Key components: Database sharding / partitioning · Multi-region replication · Auto-scaling + chaos testing · Dedicated platform/SRE ownership
Move to next phase when: Regional failure domain risk, compliance data residency, or linear cost growth unsustainable
SLOs & Error Budgets
| Metric | Target | Rationale |
|---|---|---|
| Core user-facing availability | 99.95% | Budget for planned maintenance + unplanned failures without user-visible outage. |
| p99 latency (critical path) | Problem-specific — state target early and tie to capacity math | Interview credibility comes from connecting SLO to architecture choices. |
| Error rate (5xx) | < 0.1% | Distinguishes transient blips from systemic failure requiring rollback. |
| Data durability | 99.999999999% (11 nines) for committed writes | Define which operations require fsync/quorum vs async replication. |
Incident Scenarios (2am reality)
| Scenario | How you detect | Mitigation |
|---|---|---|
| Primary database unavailable | Health check failures, connection pool exhaustion alerts, elevated 5xx | Failover to replica / promote standby; enable read-only degraded mode if writes impossible; queue writes if async path exists |
| Traffic spike (10× normal) | RPS anomaly alert, autoscaling lag, latency SLO burn rate | Rate limit non-critical endpoints; scale read path horizontally; pre-warm caches; shed load on expensive operations |
| Bad deploy causing elevated errors | Canary metric regression, error budget burn, deployment correlation | Automated rollback within 5 minutes; feature flag kill switch; maintain N-1 compatibility |
Cost Drivers (Staff lens)
- Egress bandwidth and CDN (often dominates media/data-heavy systems)

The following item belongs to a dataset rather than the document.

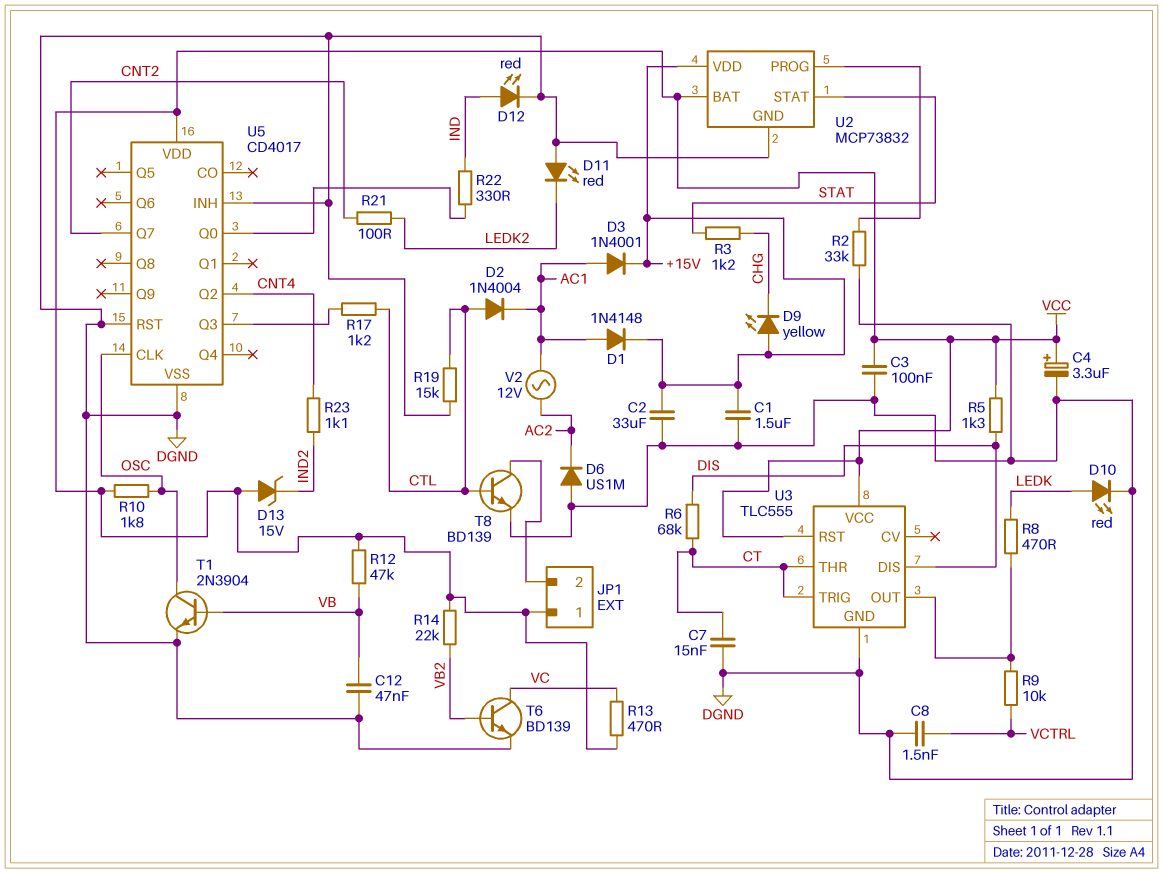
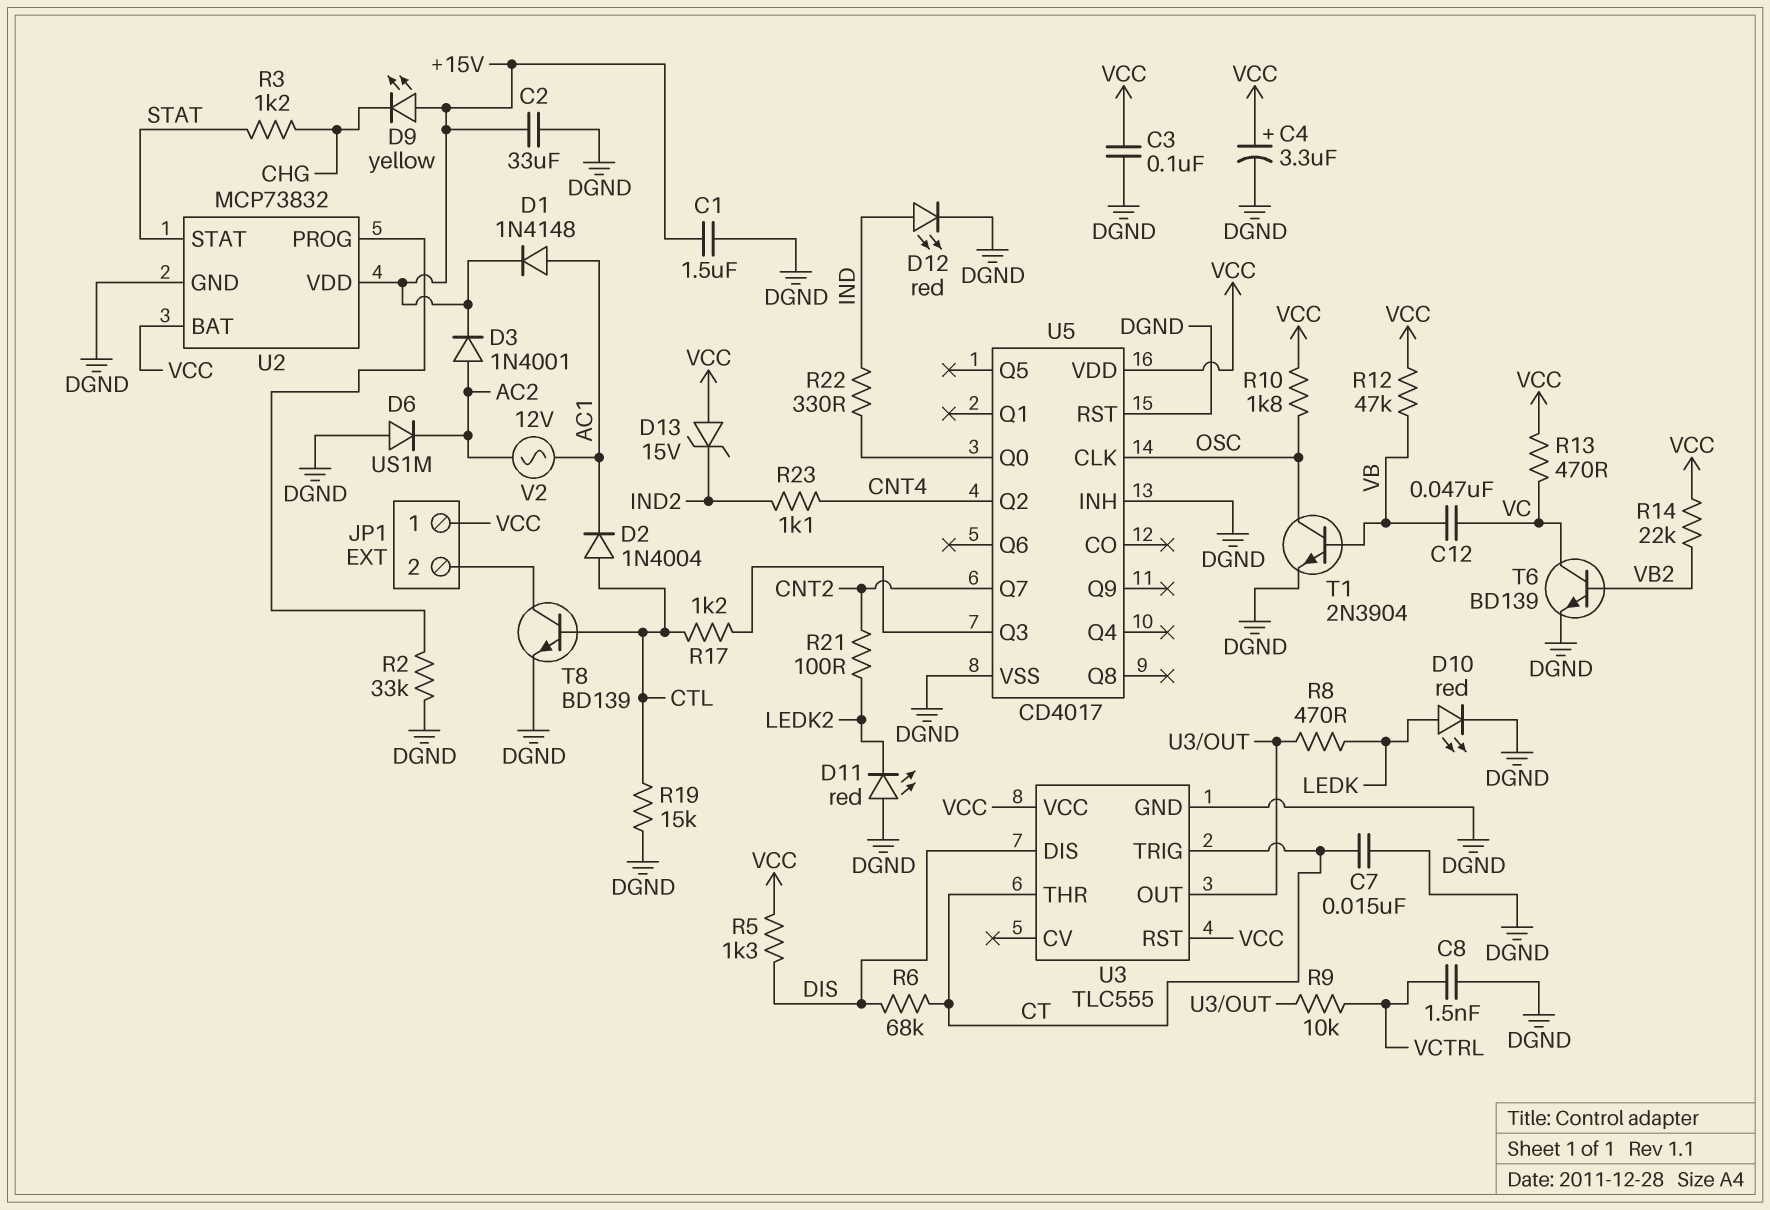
C12: 47nF (DGND, VB) -> 47nF (VB, VC)
D3: diode 1N4001 (A AC1, K +15V) -> diode 1N4001 (A AC2, K +15V)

- Database storage + IOPS at scale (plan compaction, TTL, tiering)
- Compute for async pipelines (right-size workers, spot instances for batch)
- Managed service premiums vs operational headcount trade-off
Multi-Region & DR
Start single-region with cross-AZ redundancy. Add read replicas in secondary region for DR. Move to active-active only when latency SLO or data residency requires it — accept conflict resolution complexity explicitly.